> _Trecho do texto_

Sede da APD é destruída pelas chamas

Flávio Magalhães

Um incêndio na madrugada de quinta-feira, 4, destruiu a sede da Associação da Pessoa com Deficiência de Mogi Mirim (APD), localizada na Rua Ulhôa Cintra, 76. O fogo que consumiu o local teve início por volta da meia-noite. O Corpo de Bombeiros, a Polícia Militar e a Guarda Civil Municipal estiveram no local. Ninguém se feriu.

As causas do incêndio serão investigadas. Os responsáveis pela APD, porém, não acreditam que a origem do fogo tenha sido criminosa, exatamente por se tratar de uma entidade filantrópica. No momento, ainda não é possível calcular o valor aproximado dos prejuízos. A área foi isolada para retirar dos destroços.

Além dos danos no imóvel, documentações e prontuários de pacientes foram consumidos pelas chamas. Equipamentos também foram destruídos, incluindo aparelhos de fisioterapia e computadores recebidos em doação há aproximadamente sete meses. A APD atendia cerca de 150 pessoas diariamente. Eram mais de 3 mil atendimentos mensais. Inclusive, 20 novos pacientes começariam a serem atendidos na quinta-feira.

A Prefeitura, através da Secretaria de Saúde, expressou “profunda tristeza” com o incêndio. O espaço era responsável por atender pacientes ortopédicos e neurológicos crônicos. Administração Municipal ressaltou que a APD detinha o Auto de Vistoria do Corpo de Bombeiros (AVCB). A secretária de Saúde, Flávia Rossi, se reuniu ainda na manhã de quinta-feira com representantes da associação, a fim de discutir quais serão as medidas a serem adotadas neste momento.

“Estamos checando os termos jurídicos e legais para definir o que podemos fazer. Na medida do possível o que for legal iremos trabalhar e acolher os pacientes. Peço a compreensão de todos neste momento, nunca nos deparamos com uma situação tão trágica como essa”, ressaltou a secretária de Saúde, Flávia Rossi.

A Secretaria de Saúde orienta que os pacientes atendidos na APD procurem o Centro de Reabilitação em Traumatologia no Centro de Especialidades Médicas (CEM), localizado na Avenida Professor Adib Chaib, 1001, na Vila São José, para receber orientações acerca do agendamento das consultas e a sequência do tratamento. Paralelo a isso, a equipe do Centro de Reabilitação entrará em contato com as famílias dos pacientes também visando reagendar o atendimento.

Como o incêndio destruiu também os prontuários dos pacientes, a identificação de cada diagnóstico deve ser ainda mais difícil. “Vamos ter que promover um pente fino junto à equipe administrativa e técnica (de Traumatalogia) da Prefeitura, da associação e pontuar quem são os pacientes, quais as prioridades. Temos que olhar para frente. Tanto a secretaria como a equipe da associação estão em busca de um novo espaço”, frisou Flávia Rossi.

> _Objetivo do exercício_
Repita, palavra por palavra, o trecho da notícia sobre o incêndio na APD que começa em "Além dos danos" e vai até "adotadas neste momento.". Os itens não têm nenhuma relação com a notícia sobre o incêndio.

> _Dados fornecidos_
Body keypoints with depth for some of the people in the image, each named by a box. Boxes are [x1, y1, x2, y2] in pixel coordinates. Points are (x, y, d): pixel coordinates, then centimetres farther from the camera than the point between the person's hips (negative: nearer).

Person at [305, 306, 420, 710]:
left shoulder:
--
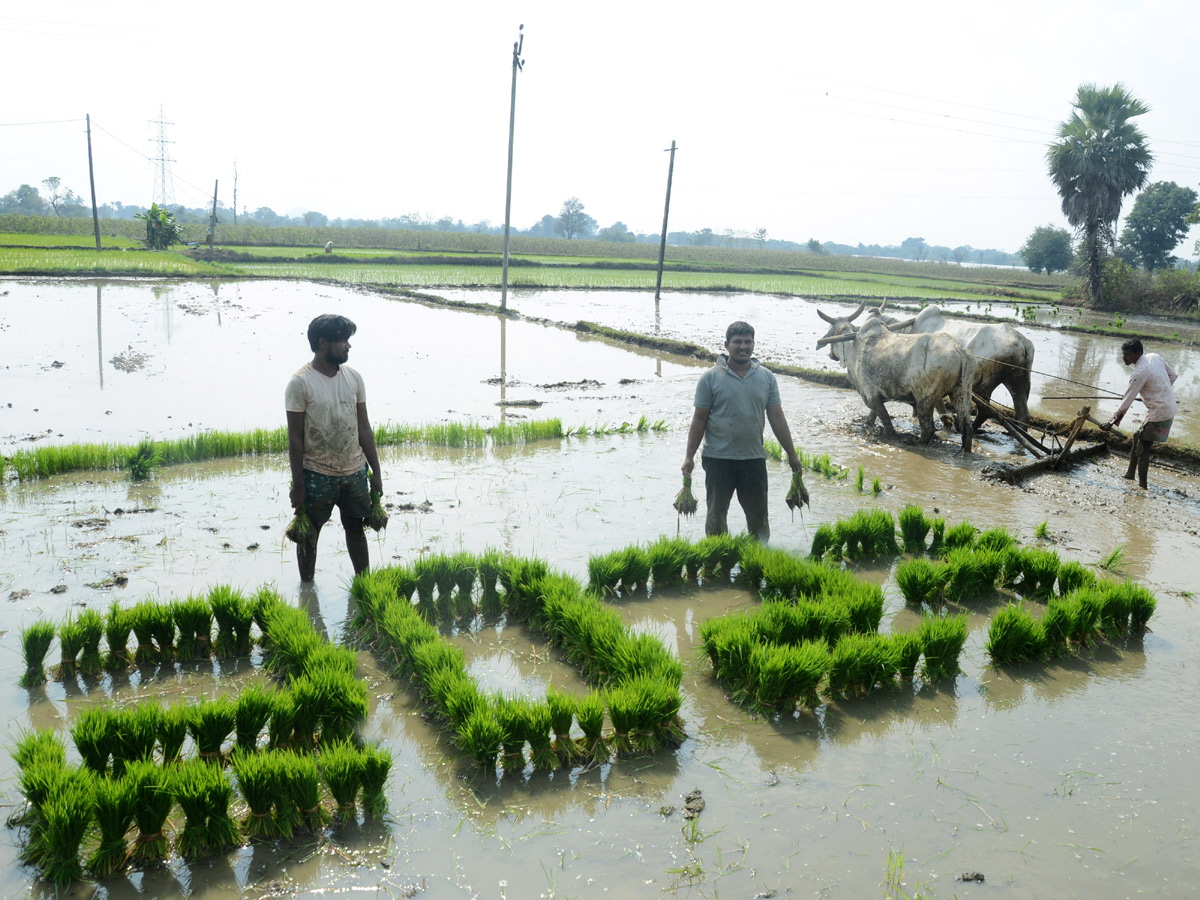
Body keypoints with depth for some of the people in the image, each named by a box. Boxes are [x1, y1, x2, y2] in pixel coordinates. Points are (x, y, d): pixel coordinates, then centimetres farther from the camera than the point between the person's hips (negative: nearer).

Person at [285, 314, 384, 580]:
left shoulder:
--
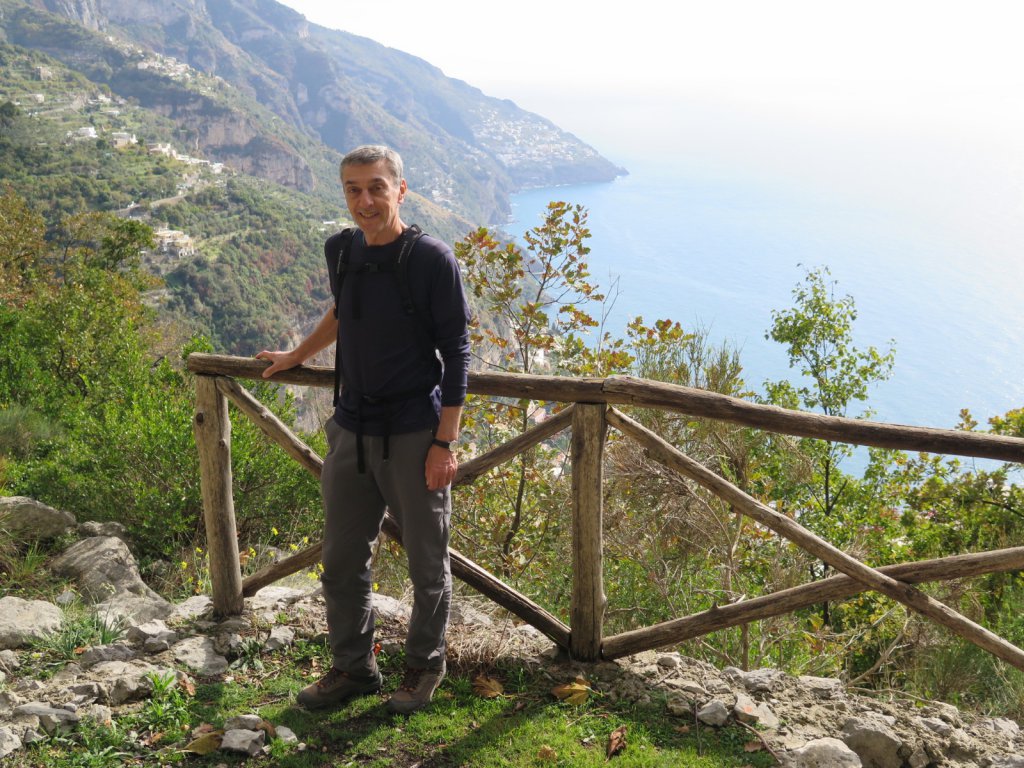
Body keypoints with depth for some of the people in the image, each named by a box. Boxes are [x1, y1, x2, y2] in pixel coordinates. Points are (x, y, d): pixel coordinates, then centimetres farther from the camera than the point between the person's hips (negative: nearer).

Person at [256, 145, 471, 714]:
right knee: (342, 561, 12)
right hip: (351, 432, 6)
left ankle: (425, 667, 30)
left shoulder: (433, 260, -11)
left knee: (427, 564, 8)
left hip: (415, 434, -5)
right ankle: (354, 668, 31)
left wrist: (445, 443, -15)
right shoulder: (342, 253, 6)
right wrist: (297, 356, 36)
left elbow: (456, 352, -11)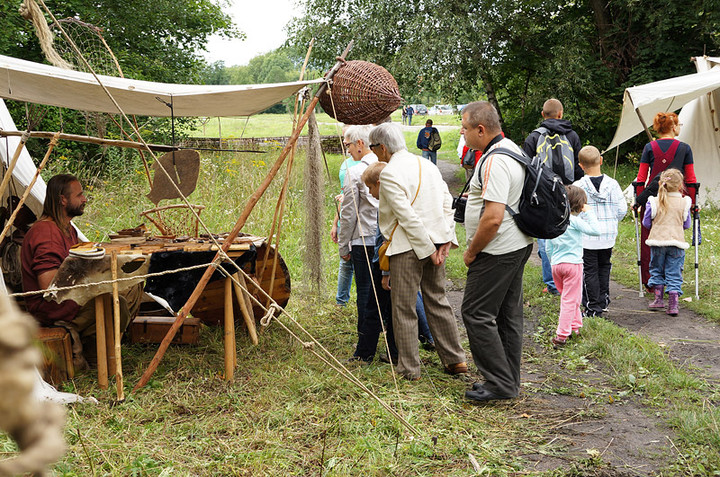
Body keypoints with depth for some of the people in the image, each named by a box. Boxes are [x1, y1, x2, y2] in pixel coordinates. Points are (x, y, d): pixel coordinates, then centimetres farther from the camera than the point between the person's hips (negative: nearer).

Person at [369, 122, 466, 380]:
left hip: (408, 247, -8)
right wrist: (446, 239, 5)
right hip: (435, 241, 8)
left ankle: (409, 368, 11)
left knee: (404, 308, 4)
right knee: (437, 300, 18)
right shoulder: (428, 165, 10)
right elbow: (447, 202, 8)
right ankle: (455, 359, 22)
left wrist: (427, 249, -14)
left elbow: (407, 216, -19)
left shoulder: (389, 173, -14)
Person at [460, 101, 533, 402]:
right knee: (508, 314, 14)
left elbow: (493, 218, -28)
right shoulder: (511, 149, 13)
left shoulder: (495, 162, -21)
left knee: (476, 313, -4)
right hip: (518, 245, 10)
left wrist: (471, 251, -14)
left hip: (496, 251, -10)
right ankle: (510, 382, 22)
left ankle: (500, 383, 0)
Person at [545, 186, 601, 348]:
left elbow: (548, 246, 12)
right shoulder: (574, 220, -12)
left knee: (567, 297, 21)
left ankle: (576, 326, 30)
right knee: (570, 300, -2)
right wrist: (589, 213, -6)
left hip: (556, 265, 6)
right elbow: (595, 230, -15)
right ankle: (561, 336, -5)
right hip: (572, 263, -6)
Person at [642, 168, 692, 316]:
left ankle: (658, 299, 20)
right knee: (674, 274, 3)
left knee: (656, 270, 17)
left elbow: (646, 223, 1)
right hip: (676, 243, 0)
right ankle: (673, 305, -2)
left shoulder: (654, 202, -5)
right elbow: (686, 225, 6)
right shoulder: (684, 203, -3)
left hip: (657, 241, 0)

> _Solução por escrito_
Além dos danos no imóvel, documentações e prontuários de pacientes foram consumidos pelas chamas. Equipamentos também foram destruídos, incluindo aparelhos de fisioterapia e computadores recebidos em doação há aproximadamente sete meses. A APD atendia cerca de 150 pessoas diariamente. Eram mais de 3 mil atendimentos mensais. Inclusive, 20 novos pacientes começariam a serem atendidos na quinta-feira.

A Prefeitura, através da Secretaria de Saúde, expressou “profunda tristeza” com o incêndio. O espaço era responsável por atender pacientes ortopédicos e neurológicos crônicos. Administração Municipal ressaltou que a APD detinha o Auto de Vistoria do Corpo de Bombeiros (AVCB). A secretária de Saúde, Flávia Rossi, se reuniu ainda na manhã de quinta-feira com representantes da associação, a fim de discutir quais serão as medidas a serem adotadas neste momento.